Part of me views golf as a great game and huge economic asset to Hawaii. But I also see where George Carlin was coming from when he called it, among other things, an inequitable use of land.
I don’t think Chinese government officials got the idea from watching the late great comic’s old routine, but recently they’ve cracked down on what was a free-for-all on building golf courses — golf courses on which theoretically zero percent of the Chinese populace plays. But, in reality, the popularity of the sport there continues to grow.
That’s one of the crazy paradoxes explored by Dan Washburn in “The Forbidden Game: Golf and the Chinese Dream.” Washburn discussed his book Wednesday at the East-West Center.
As Washburn described China’s golf boom and then crackdown, it reminded me of those poker rooms in New York and the online version of the game. Prohibition also came to mind.
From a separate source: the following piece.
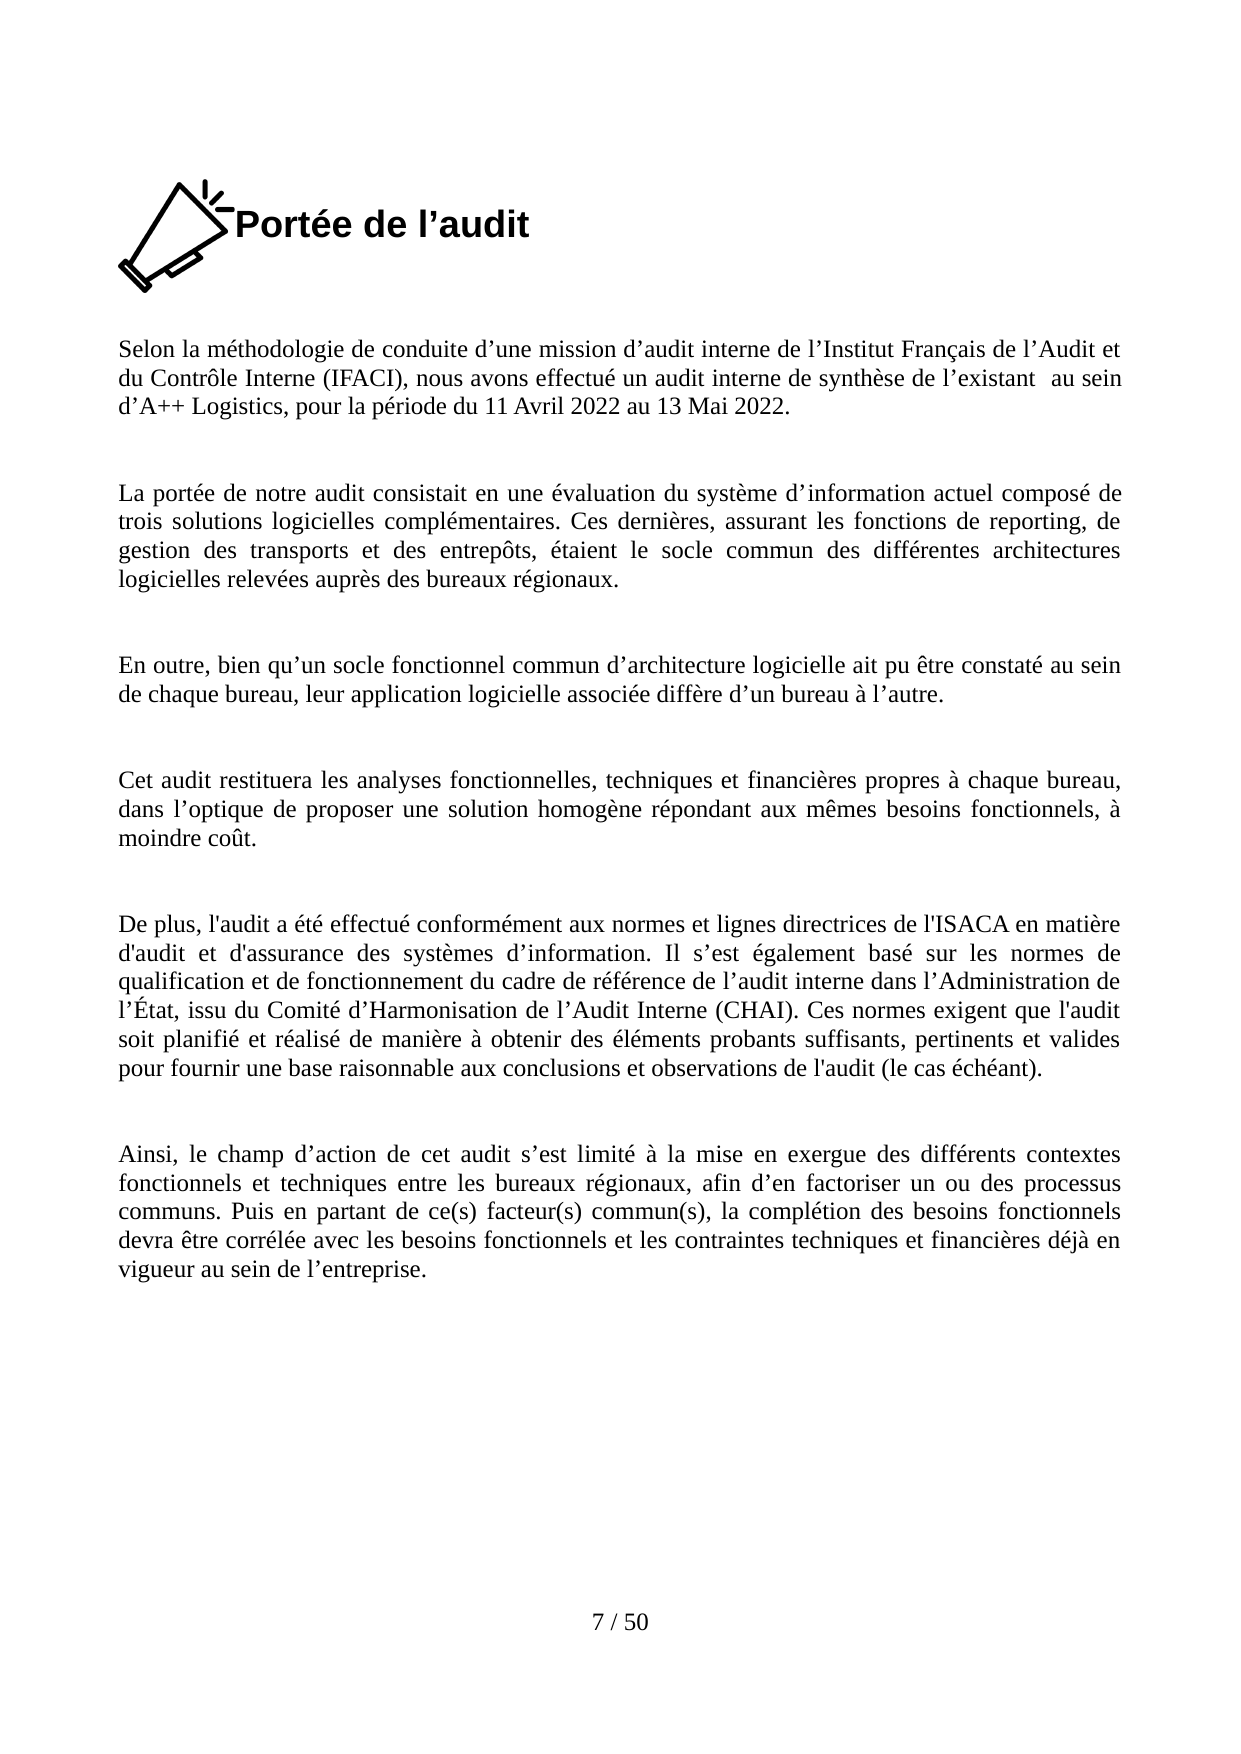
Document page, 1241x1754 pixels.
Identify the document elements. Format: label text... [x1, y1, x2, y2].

Illegal, but everyone looked the other way … for a while, at least.
“There’s a lot of corruption in China and the story of golf there is emblematic of that,” Washburn said. “Golf became a target. The rich man’s game.”
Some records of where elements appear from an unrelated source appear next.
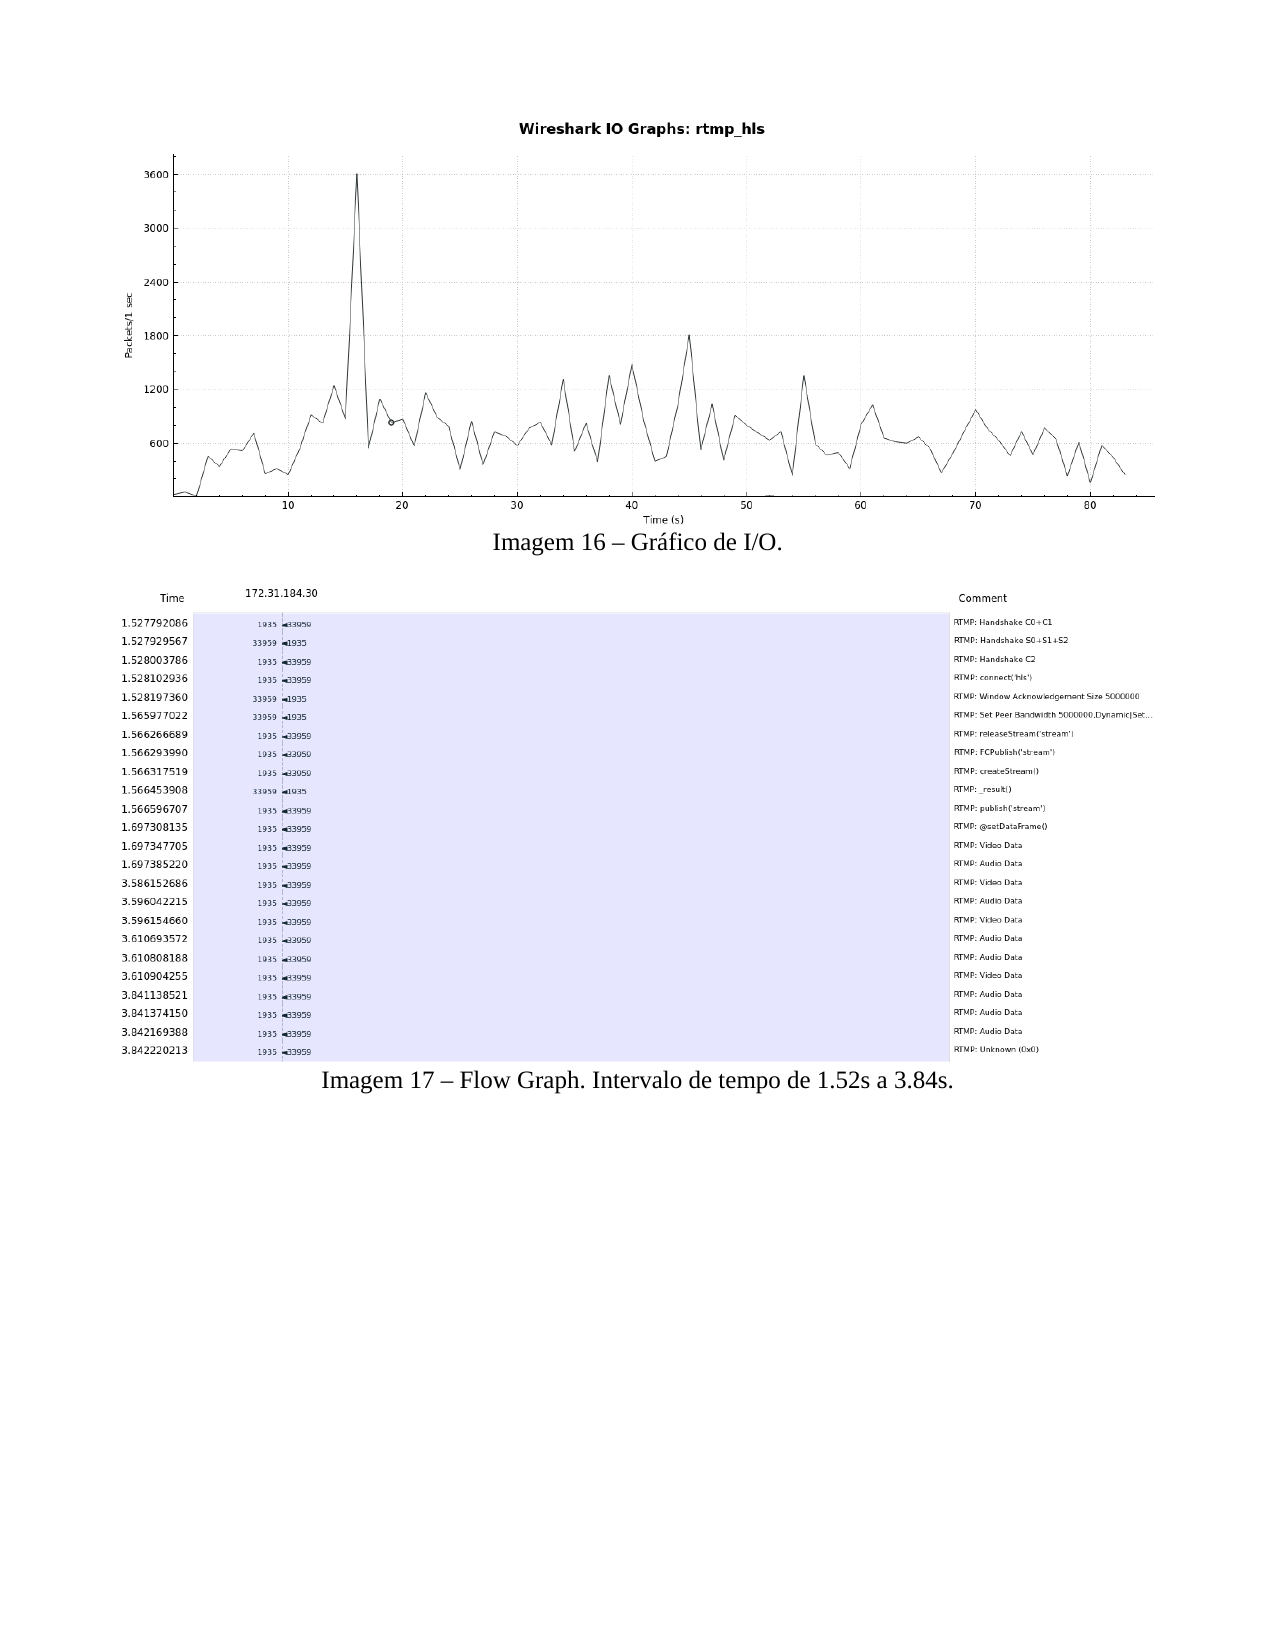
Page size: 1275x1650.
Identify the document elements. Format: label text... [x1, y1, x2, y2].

text Imagem 17 – Flow Graph. Intervalo de tempo de 1.52s a 3.84s. [118, 1066, 1157, 1094]
picture [118, 584, 1157, 1066]
picture [118, 118, 1157, 528]
text Imagem 16 – Gráfico de I/O. [118, 528, 1157, 556]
The communists banned golf in 1949, but Washburn said courses were re-opened and built in the 1980s, “as a way to attract foreign business.” Still, only a few elite Chinese were supposed to play. Construction of new courses was banned in 2004, but enforcement was difficult — as it was of who was playing and who wasn’t playing.
“They would say, ‘The mountain is high and the emperor is far away,’” Washburn related. One question he tries to answer in his book is, “How can it be banned and booming at the same time?”
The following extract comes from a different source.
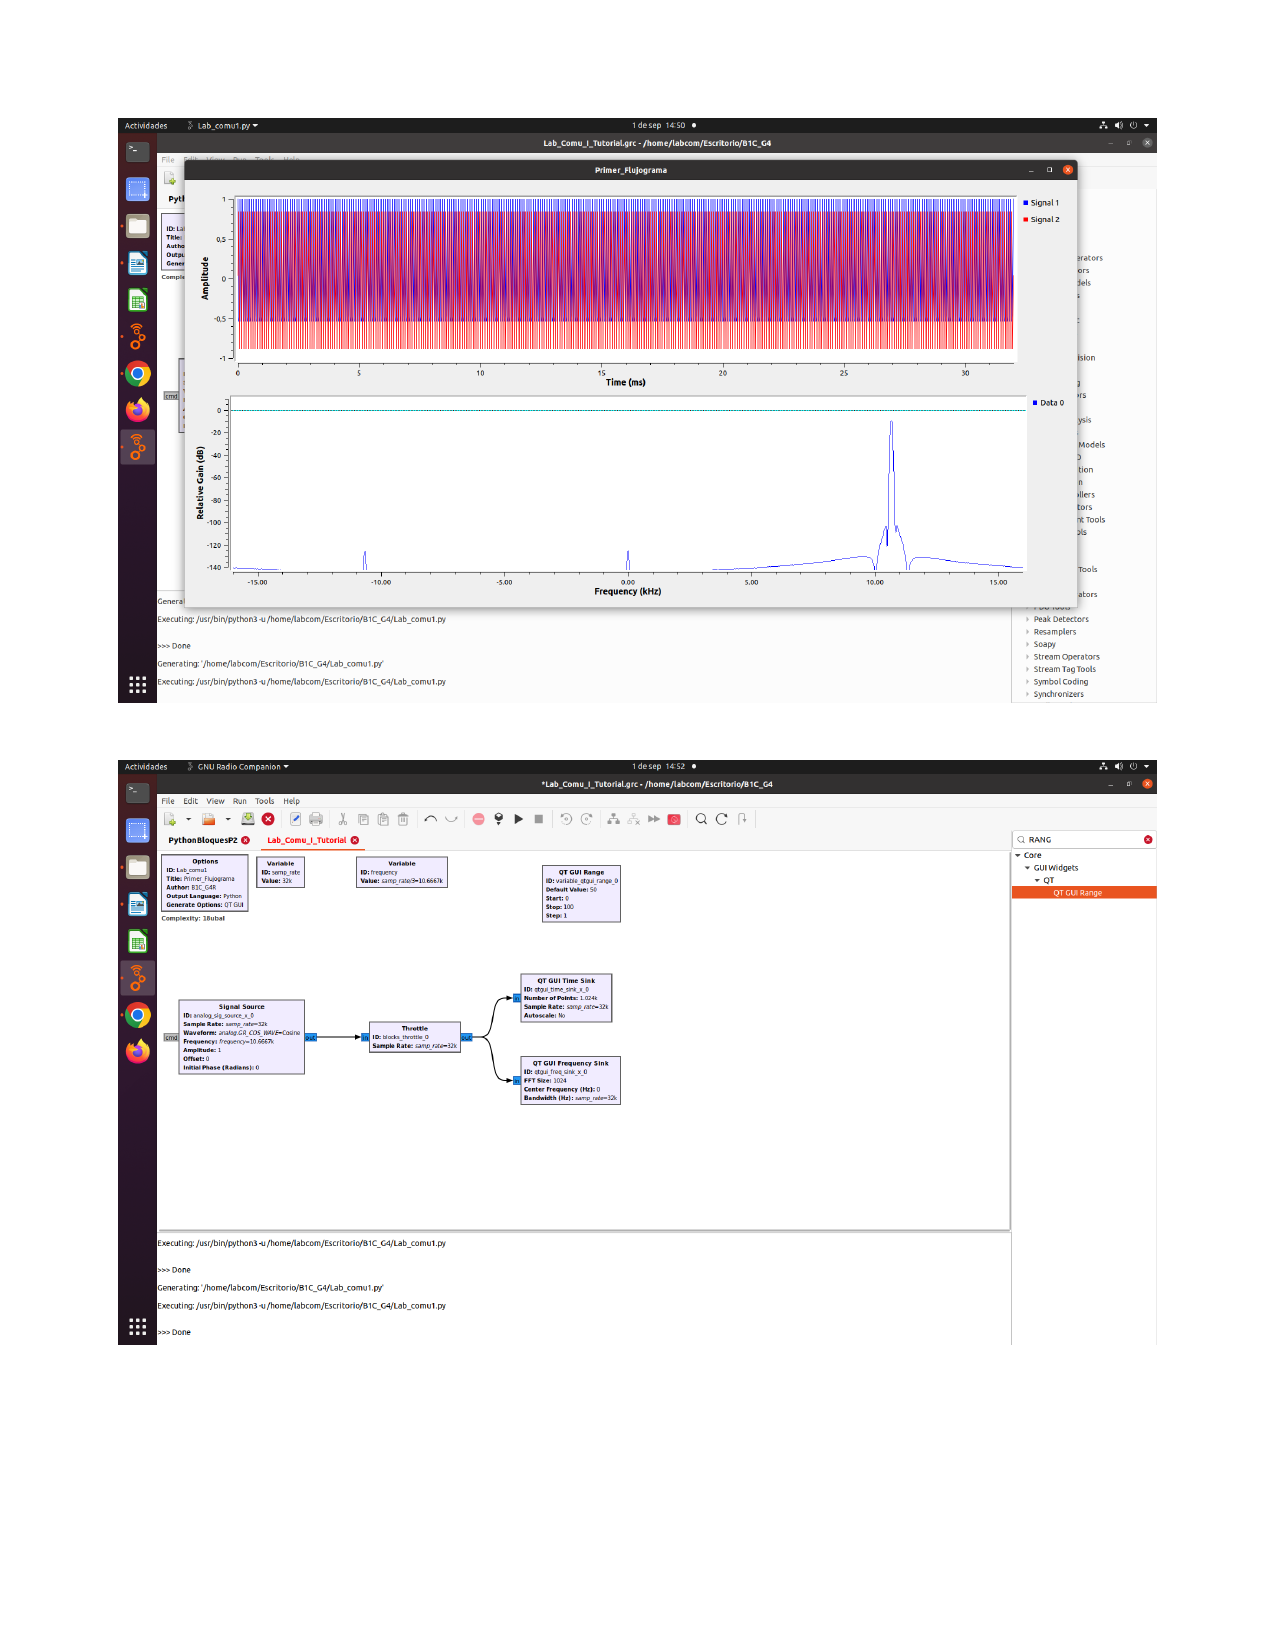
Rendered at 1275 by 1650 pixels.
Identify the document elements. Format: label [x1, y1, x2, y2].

picture [118, 760, 1157, 1345]
picture [118, 118, 1157, 703]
Through the stories of Zhou Xunshu, Wan Libo and Martin Moore, Washburn evocatively makes sense of the chaos that prevailed in golf’s development in China from the perspective of a security guard turned professional player, a man whose lychee farm is next to a resort course and a Floridian sent halfway around the world to build courses.
Hawaii ties into the story of Chinese golf. The Hawaii Tourism Authority has allocated $1.4 million to target 180,000 Chinese visitors to Hawaii each year. Chinese tourists are the biggest spenders in Hawaii by far: $394 per day, said Mike Story of the HTA.
Pacific Links International is a major player in Chinese golf tourism, led by Du Sha, a Chinese entrepreneur who is now a Canadian citizen.
The crackdown hasn’t hurt Pacific Links, with 11 of its more than 100 worldwide courses in China. But the overall reduction in courses there is sending more Chinese here for tee times.
Micah Kane is the COO of Pacific Links Hawaii, which includes Makaha Golf Club, Makaha Valley Country Club, Olomana Golf Club and Royal Hawaiian Golf Club.
He recently returned from Beijing where he signed up 4,000 well-heeled Chinese to play golf and spend money here. Kane — the Kamehameha Schools chairman and former Hawaiian Homelands boss — promises golf tourism will improve Hawaii’s economy without contributing to over-development.
That needs to be true. We’ve got our own land-use issues, and we have a lot less of it than does China.